Après les clichés ectoplasmiques du couple d'excentriques Anna et Bernhard Blume affichés l'été dernier au centre Pompidou, à Paris, les forces de l'esprit conspirent cette fois du côté de l'annexe lorraine du musée. L'expo «Cosa mentale» invite à relire l'histoire de l'art moderne à l'aune de la télépathie, une proposition aussi technique que farfelue. Il y est question de la manière dont les découvertes scientifiques et la fascination pour l'occulte ont nourri les imaginaires artistiques du XXe siècle. Son titre est tiré de l'adage de Léonard de Vinci : «La peinture est chose mentale.» A ce sujet, pour qui se souvient des œuvres de Miró envisagées comme miroir de ses rêves, l'exemple que l'on connaît le mieux est sans doute celui des surréalistes, fascinés par les champs magnétiques et l'hypnose.
«C'est une histoire de la matérialisation de la pensée», résume le commissaire, Pascal Rousseau. Avant Dalí et Breton, suivant l'exemple d'un certain Louis Darget se collant une plaque photographique sur le front pour visualiser la forme de ses songes, les artistes ont imaginé dès la fin du XIXe siècle les possibilités d'une transmission immédiate de la pensée ou du sentiment sur la toile, tel Odilon Redon portraitisant l'aura de Gauguin.
Après le recensement de ces débuts balbutiants, l'accrochage propose une relecture des codes de l'abstraction comme indicateurs d'états émotionnels. «Les paysages sont souvent en réalité des portraits auratiques», précise le commissaire. Pour le Tchèque Frantisek Kupka, «l'avenir était télépathique, l'abstraction n'était qu'une étape».

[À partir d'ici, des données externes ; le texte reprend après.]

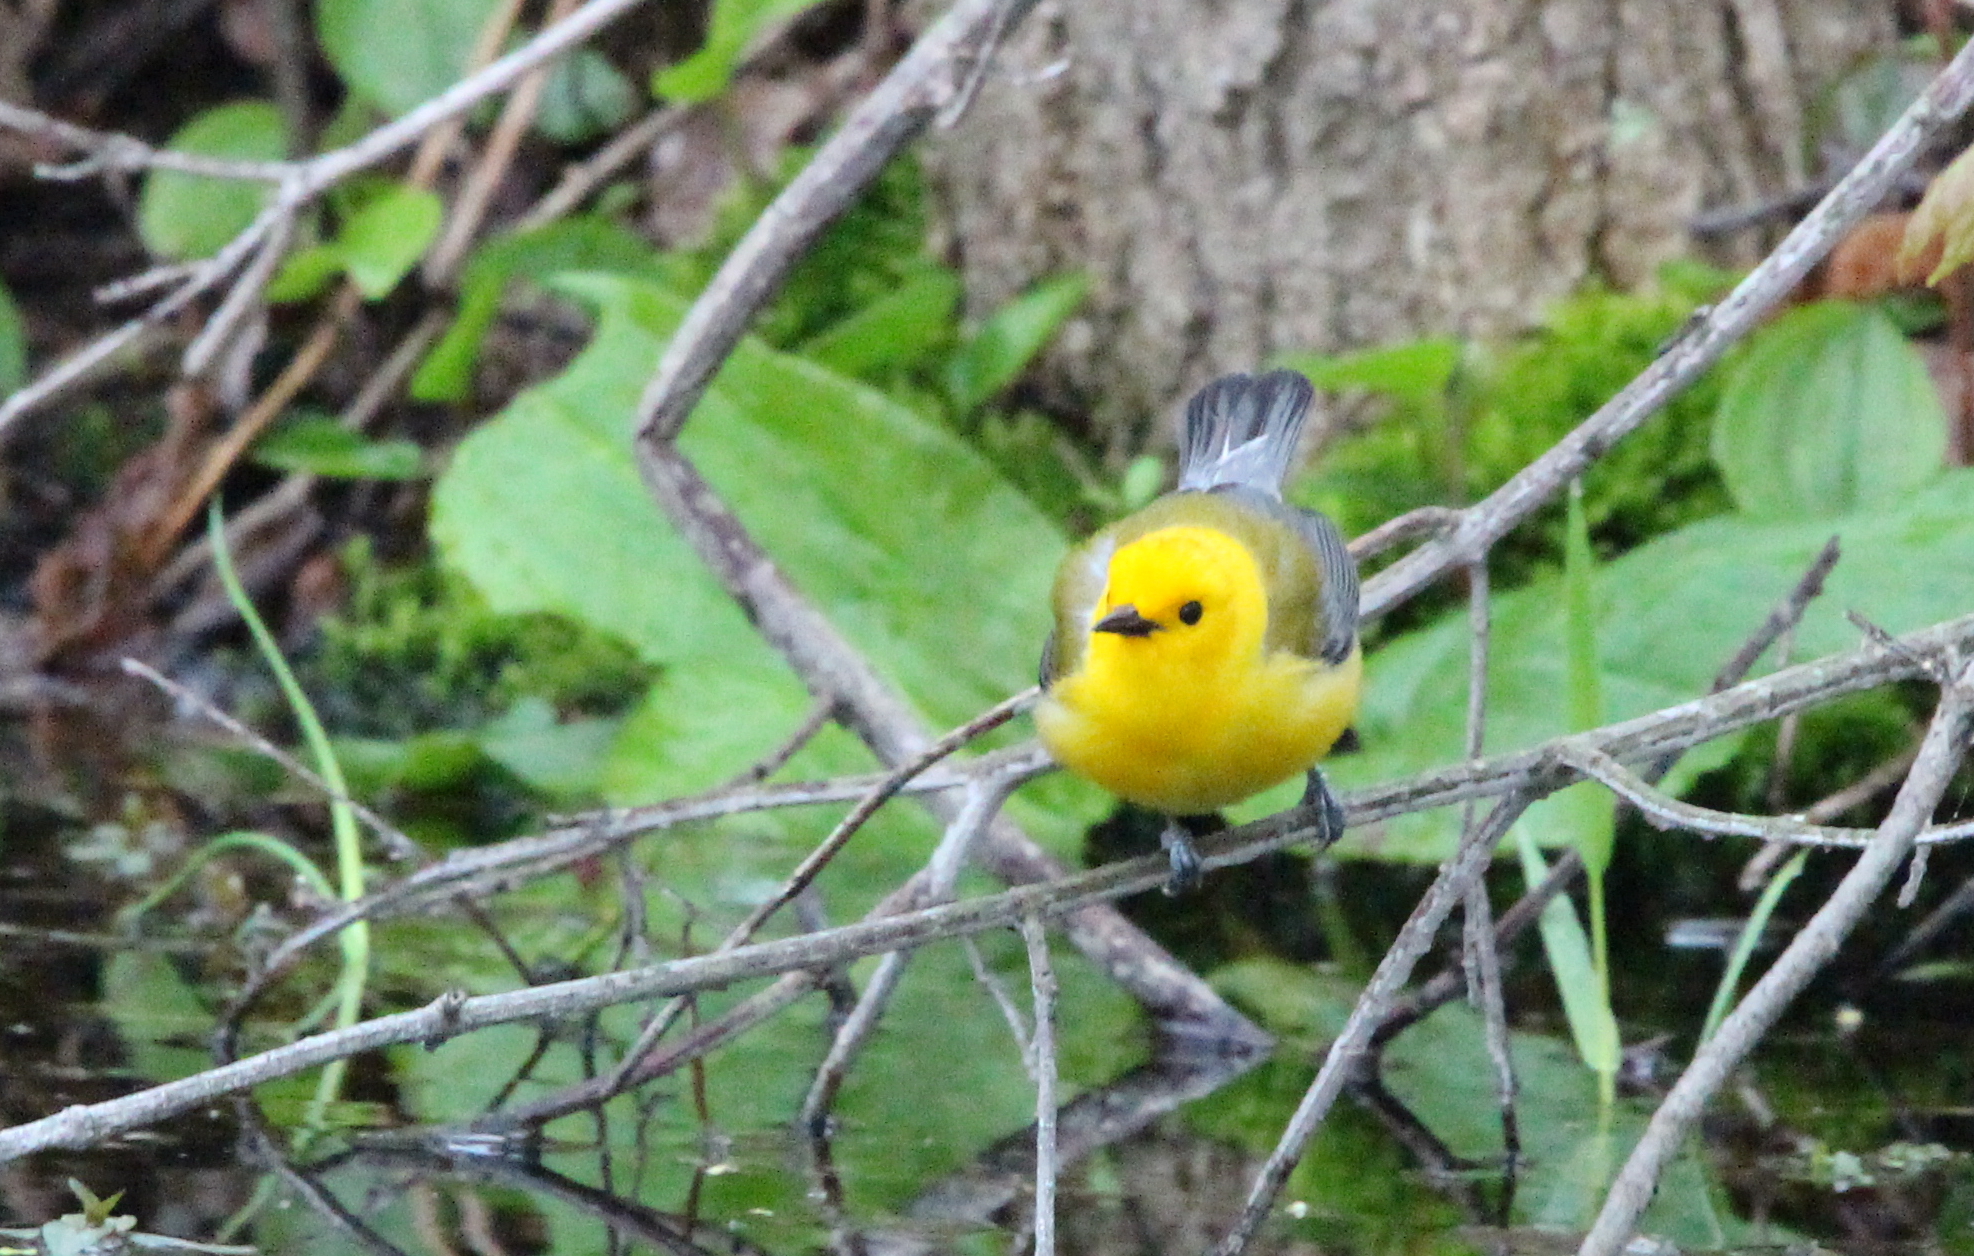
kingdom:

Les salles les plus distrayantes sont occupées par les productions utopiques de la contre-culture et remplies d'objets new age tel le Mind Expander, grosse capsule immersive conçue par collectif autrichien Haus-Rucker-Co en 1968. Parfois composée à partir d'ondes cérébrales, la musique expérimentale illustre bien l'essor d'un art conceptuel qui se rêve sans médiation avec le cerveau du spectateur. Le prix de la salle la plus trippante revient à une vidéo cosmique de Jordan Belson, icône du cinéma psychédélique, véritable invitation au voyage intérieur (et à l'abus de psychotropes).
Annonçant l’avènement des télécommunications, des réseaux et de l’art numérique, «Cosa mentale» se déploie à partir de points de vues cosmiques et azimutés, par moments trop pointus - à moins d’être soi-même médium.